The artist, Dox Thrash, is a figure of some significance. Born to a domestic worker in rural Georgia in 1893, he made his way north as a teen, working in a circus and later suffering gas shock on the last day of fighting in World War I. While completing WPA projects during the Great Depression, he co-invented a new method of etching copper plates called “carborundum prints.”

Successful enough to support a family, Thrash settled in Philadelphia and became part of a society of Black professionals whose energy anticipated the dawn of the civil rights movement. He died in 1965 at the age of 72, and in 2001, the Philadelphia Museum of Art curated the show, “Dox Thrash: An African American Master Printmaker Rediscovered.”

Black Americans have played golf since the 1880s, but early depictions of them by Black artists are rare.

Did Thrash play golf? Other than the two golf watercolors owned by the USGA Museum, no other evidence suggests he did. However, Thrash never treated other sports as subjects, so this might imply a special, personal connection to the game. Given his social set, he likely had friends who played Cobbs Creek, the 106-year-old municipal course that birthed many of the country’s pioneering Black golfers, such as Charlie Sifford.
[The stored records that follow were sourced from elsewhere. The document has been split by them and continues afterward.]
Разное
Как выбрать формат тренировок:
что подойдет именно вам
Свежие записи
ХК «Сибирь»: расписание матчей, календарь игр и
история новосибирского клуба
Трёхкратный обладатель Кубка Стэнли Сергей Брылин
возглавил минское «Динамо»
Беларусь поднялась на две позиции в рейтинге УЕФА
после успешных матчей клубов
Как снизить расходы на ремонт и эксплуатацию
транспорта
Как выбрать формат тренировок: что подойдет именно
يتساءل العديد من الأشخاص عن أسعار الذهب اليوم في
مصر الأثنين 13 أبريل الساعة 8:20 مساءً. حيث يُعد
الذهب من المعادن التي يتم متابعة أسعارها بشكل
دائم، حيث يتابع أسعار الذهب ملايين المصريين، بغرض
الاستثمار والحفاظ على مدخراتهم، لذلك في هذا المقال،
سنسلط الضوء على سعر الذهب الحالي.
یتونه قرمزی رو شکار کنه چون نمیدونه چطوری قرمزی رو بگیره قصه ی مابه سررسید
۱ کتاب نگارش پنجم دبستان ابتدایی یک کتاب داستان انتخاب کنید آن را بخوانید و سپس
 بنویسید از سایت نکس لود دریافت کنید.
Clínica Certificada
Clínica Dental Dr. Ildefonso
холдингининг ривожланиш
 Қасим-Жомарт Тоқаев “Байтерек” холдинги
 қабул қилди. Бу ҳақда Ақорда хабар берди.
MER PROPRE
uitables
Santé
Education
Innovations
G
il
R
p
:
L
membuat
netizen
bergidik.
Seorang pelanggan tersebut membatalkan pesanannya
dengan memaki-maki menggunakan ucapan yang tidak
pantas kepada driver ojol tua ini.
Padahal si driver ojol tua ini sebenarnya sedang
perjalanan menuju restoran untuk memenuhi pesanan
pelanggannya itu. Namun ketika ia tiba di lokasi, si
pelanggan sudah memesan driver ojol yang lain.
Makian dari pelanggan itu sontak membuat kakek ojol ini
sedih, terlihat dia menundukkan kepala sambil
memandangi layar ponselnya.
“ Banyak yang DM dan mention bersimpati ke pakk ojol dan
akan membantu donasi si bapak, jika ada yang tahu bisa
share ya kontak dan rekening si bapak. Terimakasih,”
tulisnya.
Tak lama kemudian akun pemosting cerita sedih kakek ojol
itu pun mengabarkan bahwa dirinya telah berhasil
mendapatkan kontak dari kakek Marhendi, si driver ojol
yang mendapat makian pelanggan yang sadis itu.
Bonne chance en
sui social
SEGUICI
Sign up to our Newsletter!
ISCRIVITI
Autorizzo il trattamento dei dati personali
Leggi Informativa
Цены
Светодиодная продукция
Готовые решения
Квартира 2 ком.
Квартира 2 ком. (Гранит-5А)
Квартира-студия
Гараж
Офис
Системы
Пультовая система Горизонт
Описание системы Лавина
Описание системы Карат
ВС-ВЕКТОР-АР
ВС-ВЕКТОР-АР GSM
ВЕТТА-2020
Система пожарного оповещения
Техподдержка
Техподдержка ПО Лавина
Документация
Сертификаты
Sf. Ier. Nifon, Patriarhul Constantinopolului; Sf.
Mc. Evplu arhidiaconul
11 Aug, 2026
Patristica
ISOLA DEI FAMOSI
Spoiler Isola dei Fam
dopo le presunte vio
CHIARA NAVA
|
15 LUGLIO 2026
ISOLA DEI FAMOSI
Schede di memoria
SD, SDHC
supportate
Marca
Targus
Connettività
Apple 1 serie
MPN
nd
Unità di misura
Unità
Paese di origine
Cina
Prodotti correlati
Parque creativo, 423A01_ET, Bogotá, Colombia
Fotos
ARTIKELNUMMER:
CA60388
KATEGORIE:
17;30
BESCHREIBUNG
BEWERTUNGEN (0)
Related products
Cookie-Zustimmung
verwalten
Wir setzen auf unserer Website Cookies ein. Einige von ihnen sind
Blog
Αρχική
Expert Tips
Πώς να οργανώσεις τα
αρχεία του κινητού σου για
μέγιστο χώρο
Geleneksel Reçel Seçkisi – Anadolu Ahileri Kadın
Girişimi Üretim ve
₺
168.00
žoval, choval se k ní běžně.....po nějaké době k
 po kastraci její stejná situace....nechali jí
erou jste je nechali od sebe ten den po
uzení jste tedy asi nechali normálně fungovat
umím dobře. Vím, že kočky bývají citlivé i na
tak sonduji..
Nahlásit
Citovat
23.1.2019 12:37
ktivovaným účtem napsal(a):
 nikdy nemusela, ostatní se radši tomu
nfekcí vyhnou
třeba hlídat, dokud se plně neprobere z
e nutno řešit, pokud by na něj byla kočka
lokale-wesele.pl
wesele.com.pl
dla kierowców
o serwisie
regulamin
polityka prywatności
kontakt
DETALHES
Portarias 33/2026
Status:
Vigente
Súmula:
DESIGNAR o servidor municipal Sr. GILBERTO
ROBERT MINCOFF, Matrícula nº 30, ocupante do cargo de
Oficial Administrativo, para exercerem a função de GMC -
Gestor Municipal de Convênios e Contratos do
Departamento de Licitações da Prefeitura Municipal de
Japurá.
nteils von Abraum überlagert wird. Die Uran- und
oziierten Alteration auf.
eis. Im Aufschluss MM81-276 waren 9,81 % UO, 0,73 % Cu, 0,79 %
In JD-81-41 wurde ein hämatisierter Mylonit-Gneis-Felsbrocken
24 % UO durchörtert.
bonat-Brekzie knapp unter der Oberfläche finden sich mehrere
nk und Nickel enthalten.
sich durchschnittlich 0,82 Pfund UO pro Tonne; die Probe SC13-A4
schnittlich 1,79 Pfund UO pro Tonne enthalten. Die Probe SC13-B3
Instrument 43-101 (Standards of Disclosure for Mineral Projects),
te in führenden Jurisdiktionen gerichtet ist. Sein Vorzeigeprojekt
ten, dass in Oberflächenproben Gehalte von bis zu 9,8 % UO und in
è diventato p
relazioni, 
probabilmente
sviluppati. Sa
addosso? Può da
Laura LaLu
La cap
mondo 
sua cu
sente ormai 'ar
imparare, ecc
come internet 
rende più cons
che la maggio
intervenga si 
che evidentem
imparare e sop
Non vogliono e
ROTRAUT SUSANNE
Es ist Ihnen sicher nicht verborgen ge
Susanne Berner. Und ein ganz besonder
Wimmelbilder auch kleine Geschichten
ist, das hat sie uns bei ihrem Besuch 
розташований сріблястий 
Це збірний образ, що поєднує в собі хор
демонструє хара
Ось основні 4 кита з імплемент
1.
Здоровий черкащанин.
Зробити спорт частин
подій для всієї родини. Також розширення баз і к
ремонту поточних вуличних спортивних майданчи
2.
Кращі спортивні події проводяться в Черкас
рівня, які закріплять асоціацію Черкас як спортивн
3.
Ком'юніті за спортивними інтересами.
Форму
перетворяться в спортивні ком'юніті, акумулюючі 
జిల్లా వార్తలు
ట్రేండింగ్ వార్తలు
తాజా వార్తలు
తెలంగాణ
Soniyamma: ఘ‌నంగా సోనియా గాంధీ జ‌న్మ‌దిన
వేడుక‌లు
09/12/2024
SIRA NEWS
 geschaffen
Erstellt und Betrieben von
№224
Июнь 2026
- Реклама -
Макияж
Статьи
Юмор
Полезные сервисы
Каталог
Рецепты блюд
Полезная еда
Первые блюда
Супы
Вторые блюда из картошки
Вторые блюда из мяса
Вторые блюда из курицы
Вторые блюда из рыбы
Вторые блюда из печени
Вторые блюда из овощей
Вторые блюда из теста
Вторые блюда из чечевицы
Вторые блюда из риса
“It’s fun to think of this as a self-portrait,” Jerris says. “What I love about this painting is the isolation of the lone figure, which probably reflects the experience of many Black golfers. Yet the wild, riotous colors evoke a sense of paradise and optimism for what was to come.”

It’s possible earlier depictions of Black golfers by Black artists exist. Such treasures have a way of turning up. What matters is, the world seems finally ready to look.